The high court in Virgina ruled that the university is not “a person” under the state’s Fraud Against Taxpayers Act, and the term “corporation” as used in the statute does not include state agencies such as public universities. (Does that mean the Virginia State Supreme Court just ruled that Mann is not “a person” but a god?)
That is why I said good enough to get a search warrant. After all we no longer have “The Rule of Law” in the USA but “The Rule of the Privileged Class” (I wish I could put /sarc)

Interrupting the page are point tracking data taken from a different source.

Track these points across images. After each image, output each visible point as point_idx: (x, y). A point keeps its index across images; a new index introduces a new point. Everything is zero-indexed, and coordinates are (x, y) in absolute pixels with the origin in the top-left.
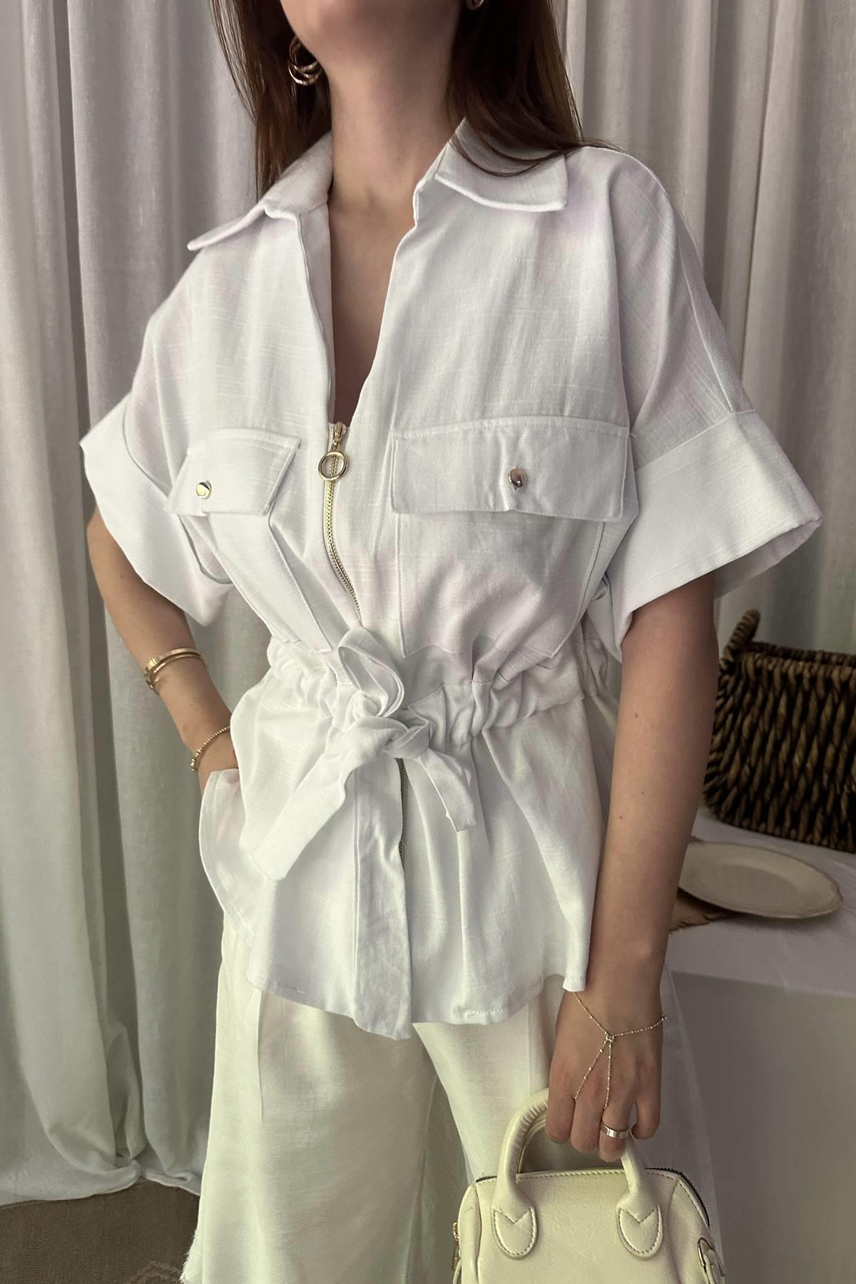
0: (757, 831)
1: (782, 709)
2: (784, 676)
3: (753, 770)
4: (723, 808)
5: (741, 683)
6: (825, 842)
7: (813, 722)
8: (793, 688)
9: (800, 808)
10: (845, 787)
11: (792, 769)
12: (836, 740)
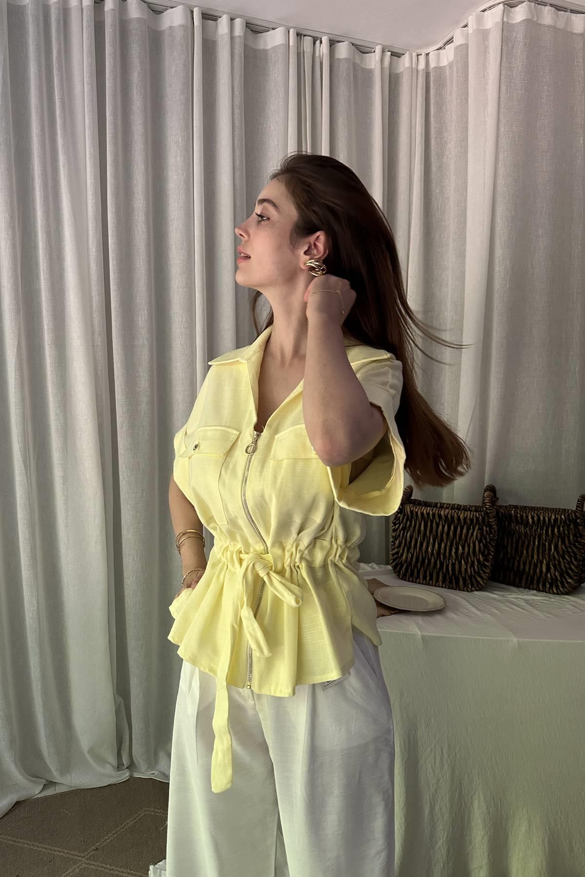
0: (416, 582)
1: (422, 528)
2: (422, 514)
3: (412, 556)
4: (401, 573)
5: (406, 517)
6: (444, 586)
7: (435, 534)
8: (426, 518)
9: (433, 571)
10: (451, 562)
11: (428, 554)
12: (445, 541)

I just want to note that, on the point there is no hurry to charge the fraudster, the more time that passes the more difficult forensic analysis on the computers in use by the perpetrator become. While many people think they have cleaned up after themselves, it takes a bit of expertise to do it properly. Given that we aren’t dealing with an expert in this area, time is the enemy of discovering evidence on the computers.
_Jim says:
March 14, 2012 at 9:58 am
Gail Combs says March 14, 2012 at 8:44 am
…
In other words it is good enough to get a search warrant but not good enough to hang him.

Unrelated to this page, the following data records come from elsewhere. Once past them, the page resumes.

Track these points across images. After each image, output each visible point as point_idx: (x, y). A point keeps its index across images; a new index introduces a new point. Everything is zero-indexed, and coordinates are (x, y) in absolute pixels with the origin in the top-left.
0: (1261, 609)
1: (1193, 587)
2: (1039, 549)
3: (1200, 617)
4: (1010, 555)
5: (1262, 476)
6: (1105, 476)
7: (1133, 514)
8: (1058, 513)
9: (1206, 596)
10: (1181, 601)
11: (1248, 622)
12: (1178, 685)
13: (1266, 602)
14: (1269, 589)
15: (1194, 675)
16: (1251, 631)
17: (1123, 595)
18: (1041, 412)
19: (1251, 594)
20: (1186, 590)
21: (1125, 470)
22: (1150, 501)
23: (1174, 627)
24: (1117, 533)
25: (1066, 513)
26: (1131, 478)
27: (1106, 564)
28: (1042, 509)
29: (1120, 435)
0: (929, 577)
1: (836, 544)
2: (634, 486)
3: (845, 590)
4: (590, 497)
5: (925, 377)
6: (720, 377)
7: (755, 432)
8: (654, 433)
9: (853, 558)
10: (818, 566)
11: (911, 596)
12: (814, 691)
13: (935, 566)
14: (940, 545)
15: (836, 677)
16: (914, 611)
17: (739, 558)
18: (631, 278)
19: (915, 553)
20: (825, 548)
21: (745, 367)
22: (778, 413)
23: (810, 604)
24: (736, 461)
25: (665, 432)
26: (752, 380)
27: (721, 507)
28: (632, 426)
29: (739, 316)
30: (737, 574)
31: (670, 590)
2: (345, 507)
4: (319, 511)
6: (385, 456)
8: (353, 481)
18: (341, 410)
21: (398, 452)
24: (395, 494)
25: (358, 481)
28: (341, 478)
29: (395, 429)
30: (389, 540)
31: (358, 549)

Civil case penalties rarely involve ‘hanging’ …..
_____________________________
The last person hanged in the United States was Billy Bailey, on January 25, 1996… So there is hope yet! /sarc
(Sad, Jim that was really very weak snark you are loosing your touch)
Stephen Richards says:
March 14, 2012 at 9:21 am
Gleick needs to just go away, and let someone honest take over.
If they can find an honest environmentalist.

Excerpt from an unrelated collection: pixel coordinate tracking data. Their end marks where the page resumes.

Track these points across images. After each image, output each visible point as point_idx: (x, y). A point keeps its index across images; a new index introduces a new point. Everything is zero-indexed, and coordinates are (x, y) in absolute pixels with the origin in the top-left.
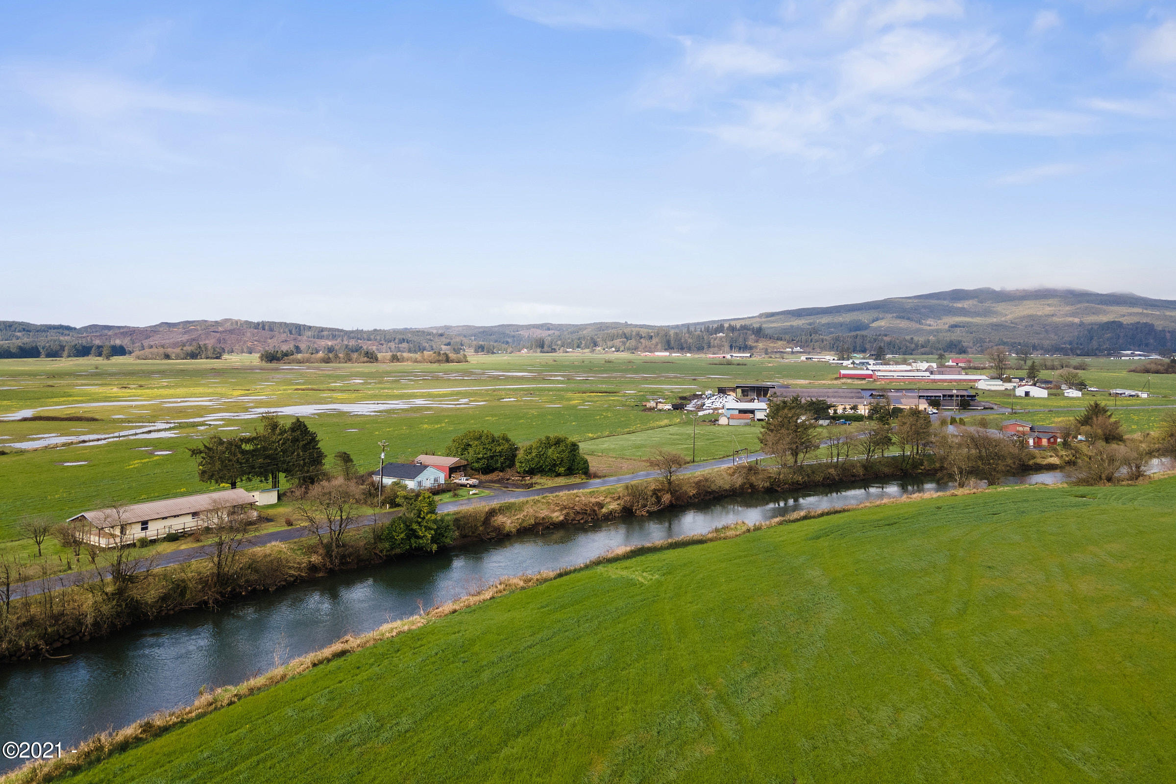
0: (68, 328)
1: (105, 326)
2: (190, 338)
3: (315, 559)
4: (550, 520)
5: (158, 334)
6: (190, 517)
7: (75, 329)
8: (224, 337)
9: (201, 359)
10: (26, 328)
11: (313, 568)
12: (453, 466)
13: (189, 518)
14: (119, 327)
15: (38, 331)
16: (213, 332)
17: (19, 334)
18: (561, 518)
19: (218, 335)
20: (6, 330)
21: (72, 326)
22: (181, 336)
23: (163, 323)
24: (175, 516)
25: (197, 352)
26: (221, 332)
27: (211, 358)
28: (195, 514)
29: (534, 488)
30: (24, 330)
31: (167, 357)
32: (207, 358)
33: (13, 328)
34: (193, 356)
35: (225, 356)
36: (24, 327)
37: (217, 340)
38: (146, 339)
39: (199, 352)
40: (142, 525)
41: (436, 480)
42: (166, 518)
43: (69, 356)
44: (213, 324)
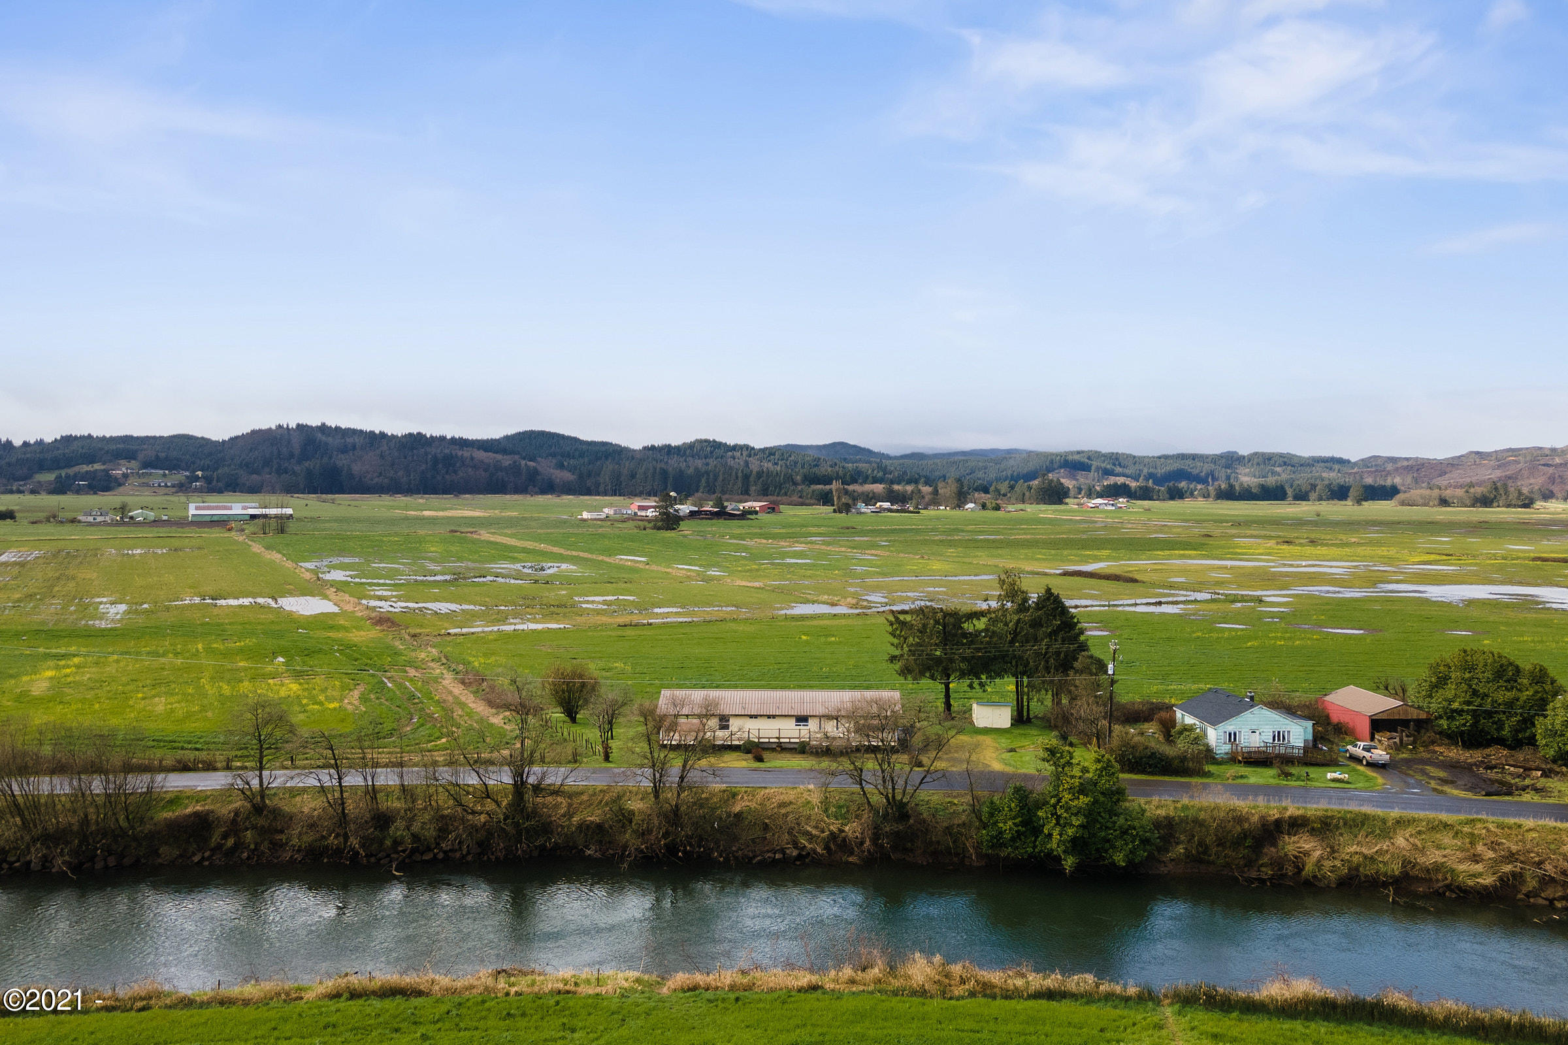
0: (1341, 461)
1: (1388, 458)
2: (1504, 474)
3: (852, 829)
4: (1449, 876)
5: (1458, 469)
6: (793, 721)
7: (1349, 461)
8: (1561, 474)
9: (1498, 506)
10: (1287, 461)
11: (838, 843)
12: (1384, 717)
13: (792, 723)
14: (1407, 459)
15: (1301, 465)
16: (1544, 465)
17: (1278, 469)
18: (1488, 880)
19: (1551, 470)
20: (1265, 464)
21: (1345, 457)
22: (1489, 472)
23: (1472, 452)
24: (769, 717)
25: (1493, 496)
26: (1556, 466)
27: (1515, 506)
28: (802, 719)
29: (1516, 799)
30: (1285, 464)
31: (1444, 502)
32: (1508, 506)
33: (1272, 462)
34: (1486, 501)
35: (1539, 504)
36: (1285, 460)
37: (1549, 478)
38: (1441, 476)
39: (1495, 496)
40: (720, 720)
41: (1278, 736)
42: (774, 717)
43: (1320, 499)
44: (1548, 452)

“Honest environmentalist,” oxymoron?
IF law enforcement gets involved, and that’s a big if, it is sometimes possible to connect a document with the printer it was printed on. It shouldn’t be too difficult to check the printers at Heartland, as well as those of Bass and Gliek.
I still think it is possible that someone else wrote the fake memo and mailed it to Gleik, leading him to become curious enough to dig for confirmation. Gleik and Bass have similar writing styles. I wonder how many people also share similar styles with them? For example, what would the analysis software tell us if everyone here was also tested as a possible source of the memo? Would anyone here be an even better match than Gleik. If so, would that be enough to say that you have found the source? Any half-competent lawyer should be able to convince a jury that the evidence is circumstantial.
Now, IF you could get a warrant and check to see if you could find a printer that matches the one on which the memo was printed, that would be a different story.